→ **CONSIGNA 1**
Reescribe, por favor, el texto sobre la universidad desde "Comprometida con ese" hasta "sus funciones.", sustituyendo "comunidad" por "sociedad".
→ **CONSIGNA 2**
Según el texto sobre la universidad, ¿hace cuánto tiempo nació en el mundo la historia que carga la universidad?

→ **TEXTO PROPORCIONADO**
....
UNA MIRADA
DESDE EL BICENTENARIO DE
DOS PRINCIPIOS FUNDAMENTALES DE
Pablo
Gabriel Varela
La permanente recurrencia a la universidad
por parte de la sociedad es más que bicentenaria. La universidad argentina y
cualquier universidad que se precie de ser eso,
universidad, carga sobre sus espaldas con una historia que nace en el
mundo[1] hace
más de ocho siglos y que se nutre de la “multiversidad” como elemento primordial.
No es posible desprenderse de ese legado que ha quedado por escrito más allá de
las épocas y de sus actores, porque, ciertamente, quien niega su herencia, ¿no
niega su origen?
Comprometida con ese pasado, la universidad
construye en su presente su futuro, debiendo reflexionar - de manera sostenida – acerca de los principios
que como institución educativa tiene que mantener, aplicar y desarrollar como
forma explícita de su compromiso con la comunidad de la cual es parte.
Los
procesos de globalización, con sus aspectos positivos y negativos, están
pautando configuraciones a las cuales la universidad, como institución social,
podrá ajustarse sin perder su verdadero “ser en sí” – de acuerdo con el pensamiento
quilesiano[2]
- y privilegiando, quizás, algunas de
sus funciones.
En los nuevos escenarios, la universidad
podrá adoptar configuraciones más armónicas con los procesos sociales derivados
de la globalización, de la ciencia y de la tecnología, pero deberá seguir
siendo fiel a la irrenunciable misión de formar
a los estudiantes como personas, más allá de sus aspectos meramente
técnicos y profesionales.
....
→ **EXTRACTO DE DATOS**
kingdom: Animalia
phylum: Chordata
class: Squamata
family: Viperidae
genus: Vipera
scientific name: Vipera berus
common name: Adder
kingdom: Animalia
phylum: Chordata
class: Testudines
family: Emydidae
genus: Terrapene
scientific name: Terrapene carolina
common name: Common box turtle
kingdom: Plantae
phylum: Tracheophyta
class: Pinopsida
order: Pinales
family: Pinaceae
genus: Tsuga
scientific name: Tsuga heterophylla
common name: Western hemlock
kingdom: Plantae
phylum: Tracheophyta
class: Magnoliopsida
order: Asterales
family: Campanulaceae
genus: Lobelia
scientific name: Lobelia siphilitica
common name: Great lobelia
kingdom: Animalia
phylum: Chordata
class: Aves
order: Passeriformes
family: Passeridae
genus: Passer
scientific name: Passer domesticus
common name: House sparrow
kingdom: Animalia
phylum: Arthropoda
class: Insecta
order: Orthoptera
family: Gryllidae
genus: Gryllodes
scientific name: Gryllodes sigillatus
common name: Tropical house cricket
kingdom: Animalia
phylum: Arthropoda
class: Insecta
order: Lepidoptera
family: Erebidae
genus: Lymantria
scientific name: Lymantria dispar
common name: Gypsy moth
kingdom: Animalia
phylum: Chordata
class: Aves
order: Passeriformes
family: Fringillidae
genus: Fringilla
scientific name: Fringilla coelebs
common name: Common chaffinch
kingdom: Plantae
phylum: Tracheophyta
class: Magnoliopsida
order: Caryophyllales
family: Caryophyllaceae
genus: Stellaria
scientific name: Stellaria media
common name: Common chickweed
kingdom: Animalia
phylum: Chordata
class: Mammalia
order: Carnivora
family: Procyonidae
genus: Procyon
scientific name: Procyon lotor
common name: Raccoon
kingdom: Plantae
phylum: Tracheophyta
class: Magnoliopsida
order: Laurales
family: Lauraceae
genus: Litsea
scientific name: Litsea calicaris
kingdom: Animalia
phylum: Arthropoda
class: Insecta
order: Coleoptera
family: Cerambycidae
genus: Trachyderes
....
→ **RESPUESTA COMPLETA 1**
Comprometida con ese pasado, la universidad
construye en su presente su futuro, debiendo reflexionar - de manera sostenida – acerca de los principios
que como institución educativa tiene que mantener, aplicar y desarrollar como
forma explícita de su compromiso con la sociedad de la cual es parte.
Los
procesos de globalización, con sus aspectos positivos y negativos, están
pautando configuraciones a las cuales la universidad, como institución social,
podrá ajustarse sin perder su verdadero “ser en sí” – de acuerdo con el pensamiento
quilesiano[2]
- y privilegiando, quizás, algunas de
sus funciones.

→ **RESPUESTA COMPLETA 2**
Hace más de ocho siglos.